Most people who are freethinkers or secularists or liberal religious thinkers don't spend their whole day thinking about God and how every decision in government accords with their religion. But fundamentalists do. That makes them much better organized, much better disciplined and goal-oriented in both a specific and a general way than more secular people tend to be. And I think that has to change.

I think the reluctance of Democrats to come out and defend the separation of church and state strongly is lamentable. I don't agree with those people who say the Democrats have to make themselves more like Republicans, and talk about God more. No, that doesn't do any good. I think, by the way, one of the reasons George Bush appealed to people, whether they agree with him or not, is that he is perfectly honest about what he is in terms of his religious and political beliefs. The Democrats, by contrast – many of them tend to soft-pedal what they really think about things like the separation of church and state. And it doesn't work to pretend to be something you're not.

Well, isn't there a paradox – the nation was created to embrace secularism, to embrace individuality, to embrace the will of the people...

And religious freedom – don't forget that.

And religious freedom.

And that's a very important part of it, too.

And to keep the government from imposing a particular viewpoint upon people. In this case, we seem to be seeing in Antonin Scalia and in George W. Bush,that they want the federal government to impose a certain perspective – a fundamentalist religious perspective on the population as a whole.

Right. This policy is right because God says it's right. I was on a radio show with a very prominent conservative commentator named Michael Medved, who's an Orthodox Jew. And on this show, a caller called in and said, "You know, I'm praying for you, Miss Jacoby, so you'll accept Jesus and you won't, you know, go to hell." And I said on the air – I said how patronizing that is, how typical this is. I said, wouldn't anybody of any religion be offended if I said I was hoping that they would see the light and become an atheist?

And Michael Medved said, "I know." He said he was Jewish and people came up to him at book signings – Christians – and said, "You know, you're a great guy and I agree with what you say. But I'm praying that you'll accept the Lord Jesus." He said, "I'm not offended by that."

Well, you know, he ought to be offended by it. It really amazes me, for instance, to see these male, conservative Jews acting like the fundamentalist Christians are their very best friends. The whole Jewish success story in America arises from America's unique separation of church and state. And Jews would be nowhere in this country if fundamentalist Christians had been writing the Constitution. If people – if George Bush is thinking he'd written the Constitution, we'd just see just how far Jews would have gotten in American society.

It seems the fundamental conflict here historically is that either we are a nation that embraces diversity and finds our strength in diversity, or we are a nation that gains strength from uniformity in belief in a divine God, and that the divine God is guiding our government forward, as Bush and Scalia believe.

Right.

Is George Bush just the fundamentalist Christian counterpart of Osama bin Laden in terms of believing that he's – and he let it slip shortly after 9/11 – leading a Crusade? Is the President accountable to the people of the United States, or only to God? Bush says – maybe he implies it, or we infer – that he's positioned himself as being somewhat Christ-like – that he is an instrument of God, and that God is speaking through him and acting through him. And that's a tremendous difference from, as you said, Abraham Lincoln, who felt humbled before God.

Data lines:
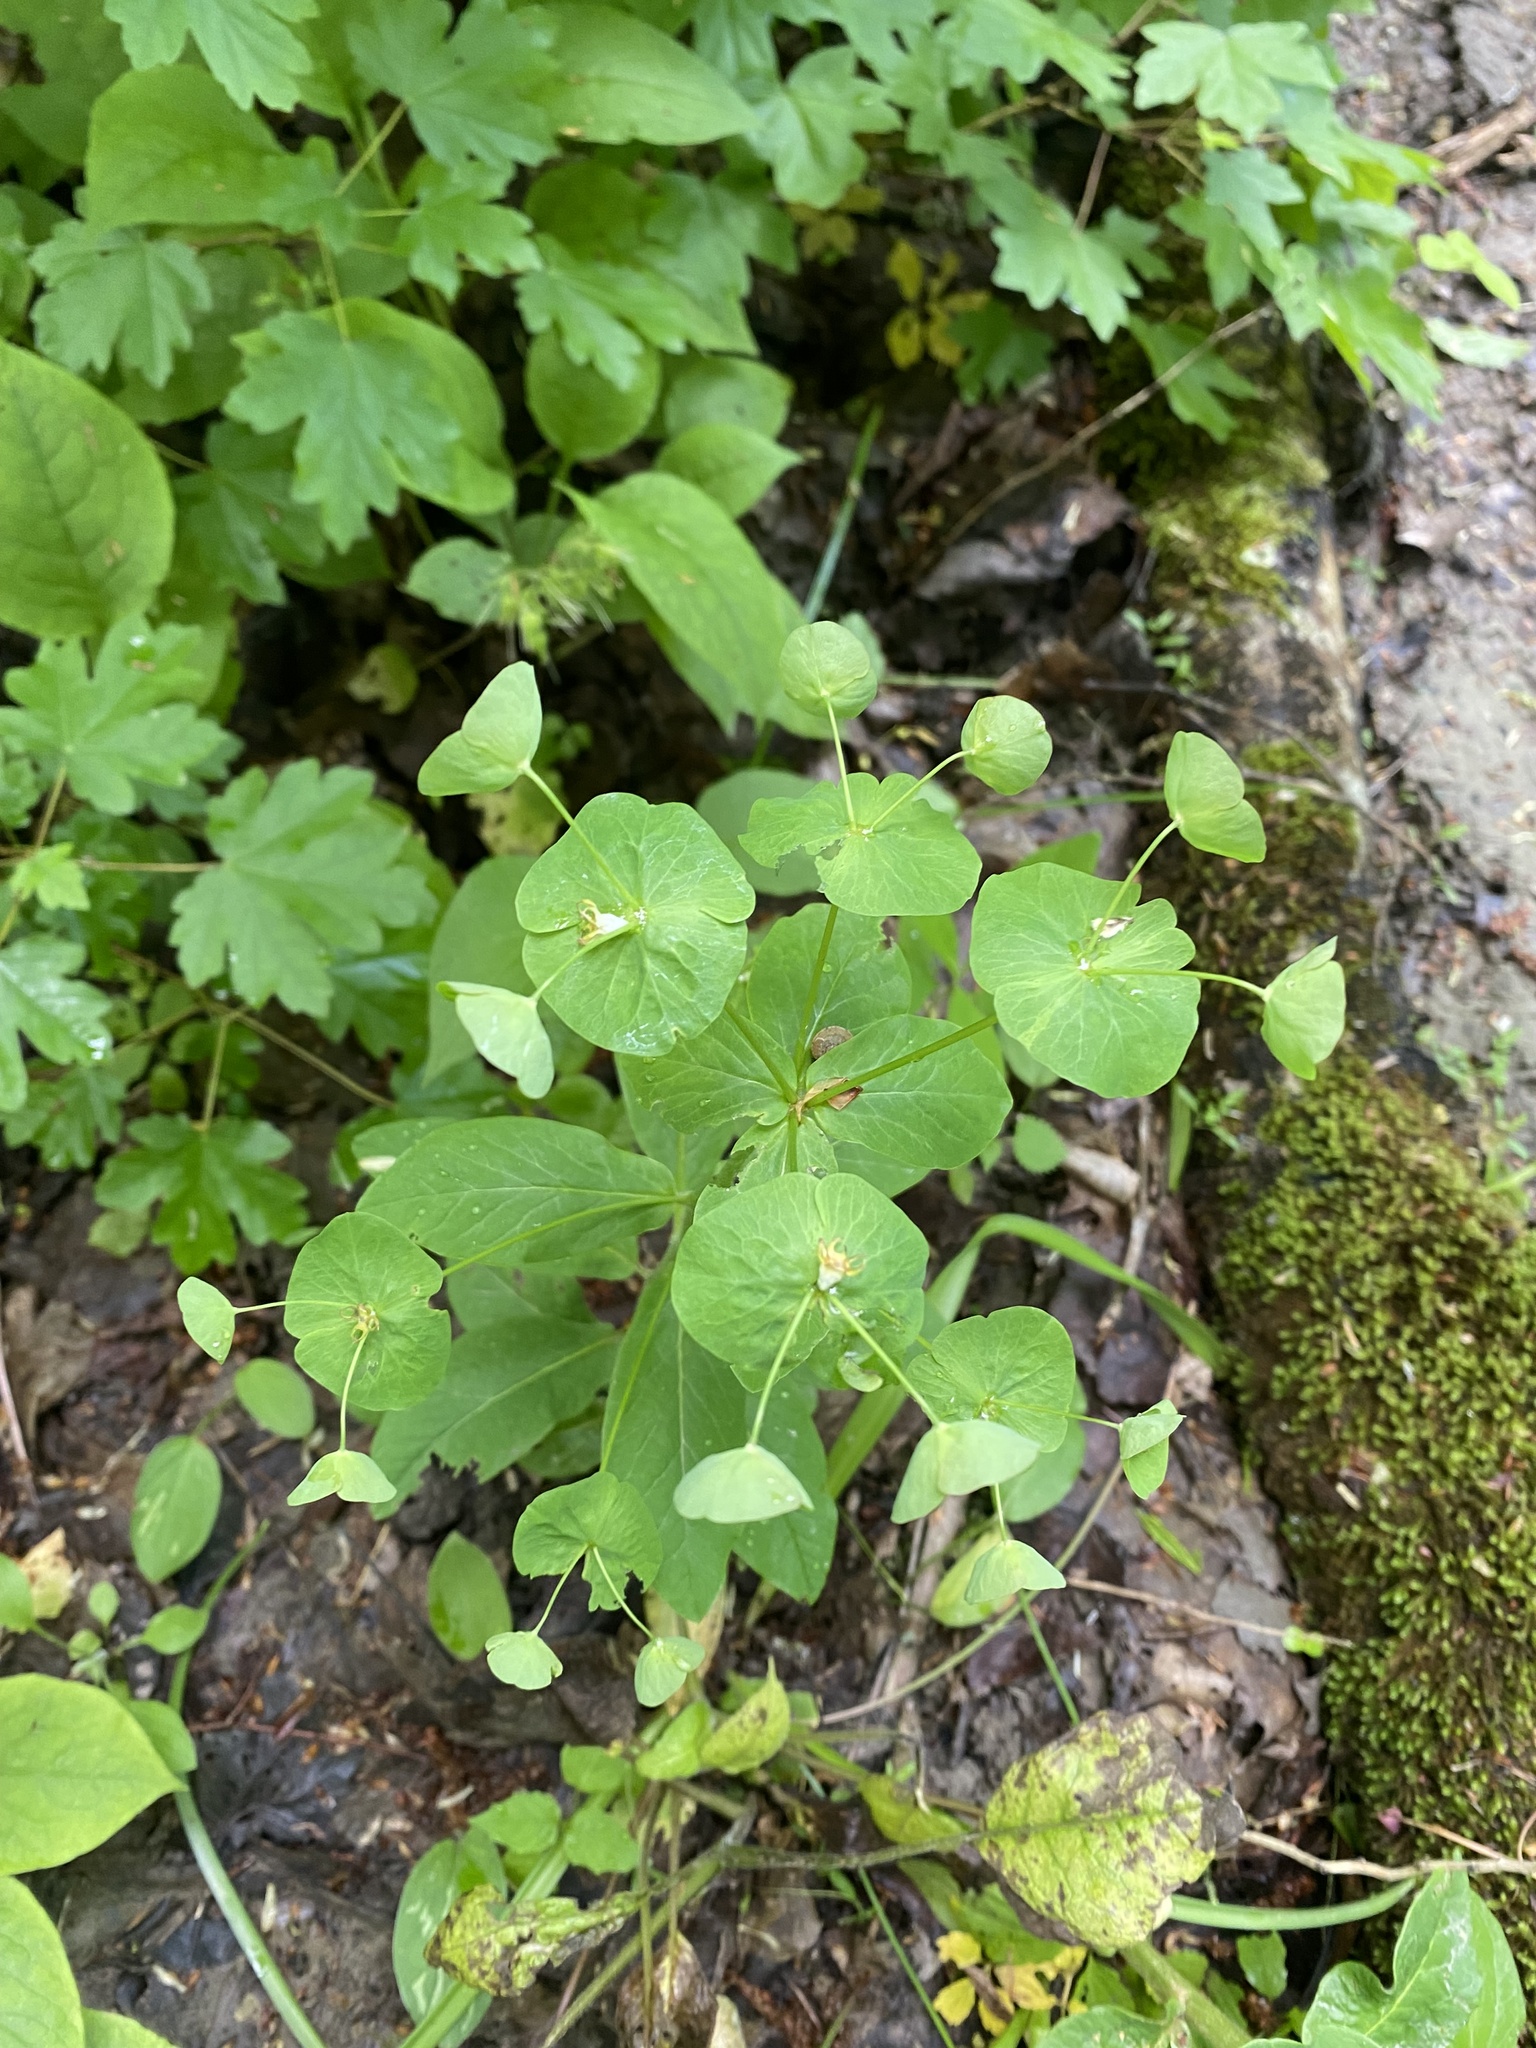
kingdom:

Instructions for the task:
In the interview, who is the prominent conservative commentator whose radio show the speaker appeared on? Use only the interview, not the listing.

Response to the task:
Michael Medved, an Orthodox Jew.